Жизнь солдата - страница 17
Время лечит от всех бед. И вот радость, что с Соней ничего не случилось, вытеснила старую боль. Мама стала опять веселой и жизнерадостной. Накануне тридцатых годов в стране были большие затруднения с хлебом. Год был неурожайный. Колхозы были еще слабые, а кулаки хлеб прятали или даже гноили в ямах, но государству не сдавали. Молодое советское государство вынуждено было распределять хлеб по карточкам. До этого времени мама пекла булки и баранки.
А после, когда ввели карточки, выпечку изделий из белой муки прекратили, а маму перевели к печам на выпечку черного хлеба. Сразу у хлебных магазинов стали выстраиваться длинные очереди. Люди уже с ночи дежурили. Всех рабочих хлебопекарни прикрепили к хлебному магазину Рогинского. Так тогда называли магазин. Такая тогда была традиция, продолжавшаяся с дореволюционного времени – магазины называли по фамилии их хозяев. Спросишь у кого-нибудь: "Куда идешь?" И получаешь короткий ответ:
– К Шпицу!
– К Хазанову!
И всем уже ясно, что если к Шпицу, то это – в магазин одежды и ткани. Если к Хазанову, то это – в продовольственный магазин…
Так вот, Рогинский заведовал хлебным магазином, который находился на углу улиц Циммермановской и Луначарского. Мужчина он был представительный, высокий, широкоплечий, с квадратным подбородком. Стоя за прилавком, он возвышался над всей очередью, как скала. К нему-то и выпало мне счастье ходить за хлебом. А что было делать? Мама и Соня работают, а Саша еще маленькая, а у старшего брата – учеба и комсомольские дела. Он у нас был занят всегда еще больше, чем мама. По степени активности в общественных делах он был весь в маму. Я тоже учился, но второй класс никто не считал за учебу. Так, безделица. Да и сам я считал себя самым свободным человеком в нашей семье.
Итак, мне было поручено выкупать по карточкам хлеб. Но скажите сами, какой мальчишка согласится тратить часы, чтобы стоять в очереди, если даже эта очередь за хлебом? И я никак не мог решиться занимать очередь на несколько часов. Вся моя детская душа была против этих шумных очередей с неизбежными спорами и ругательствами. Мама мне сказала, что Рогинскому дано указание, чтобы он рабочим хлебопекарни отпускал хлеб вне очереди. И меня мама представила ему, когда я приходил к ней на работу.

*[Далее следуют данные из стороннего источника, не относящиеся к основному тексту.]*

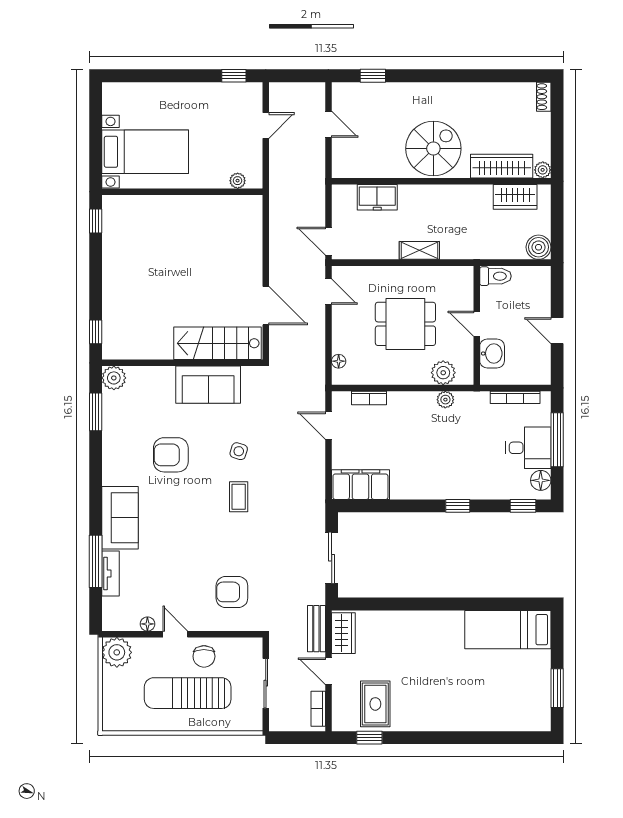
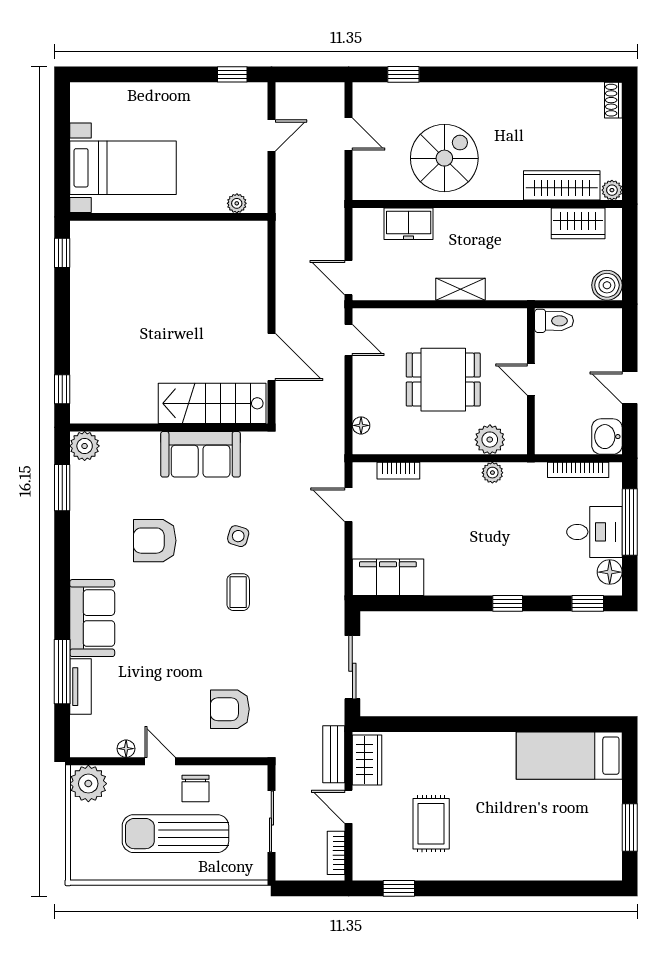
spiral stairs: (433, 149) -> (444, 158), moved
washbasin: (492, 353) -> (607, 437), moved, turned 180
rug: (375, 704) -> (431, 824), moved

Поэтому я всегда смело и уверенно, хотя и с большим трудом, пробивался к стойке, где стояли весы и протягивал наши карточки Рогинскому. Но он всегда почему-то делал вид, что не видит мою руку с карточками. Я не понимал его и смотрел на него удивленными глазами. Конечно, стоило ему кому-то отвесить хлеб без очереди, как сразу поднимали крик несколько женщин. Но нам ведь положено, а он даже не смотрит в мою сторону. От досады я начинал хныкать, а затем и плакать. Тогда-то он вдруг замечал меня, брал мои карточки и объяснял очередным женщинам, что я сын работницы хлебопекарни. Женщины, глядя на плачущего мальчика не шумели на продавца. А я уходил домой с хлебом, но не очень довольный собой. Я все опасался, что если о моем плаче узнают в школе, то меня засмеют. Долго никто не знал о моих унижениях в очереди. Но однажды кто-то принес в класс это известие, и меня стали дразнить "несчастной плаксой". Это было обидно, потому что я не имел права защищаться, ибо это была правда. Не стану же я каждому объяснять, что я плачу нарочно.
Однако, после этой клички я наотрез отказался ходить за хлебом. Мама сама стала покупать хлеб. Ее Рогинский не смел задерживать ни минуты – она ведь спешила на работу. Но история с моим хождением за хлебом на этом не кончилась. Через некоторое время по требованию рабочих пекарни хлеб им стали отпускать прямо на работе, и я каждый день ходил за ним, но это уже было пятиминутным делом – хлебопекарня была недалеко от нас по улице Циммермановской, между Северо-Донецкой улицей и Базарной (ныне улица Фрунзе).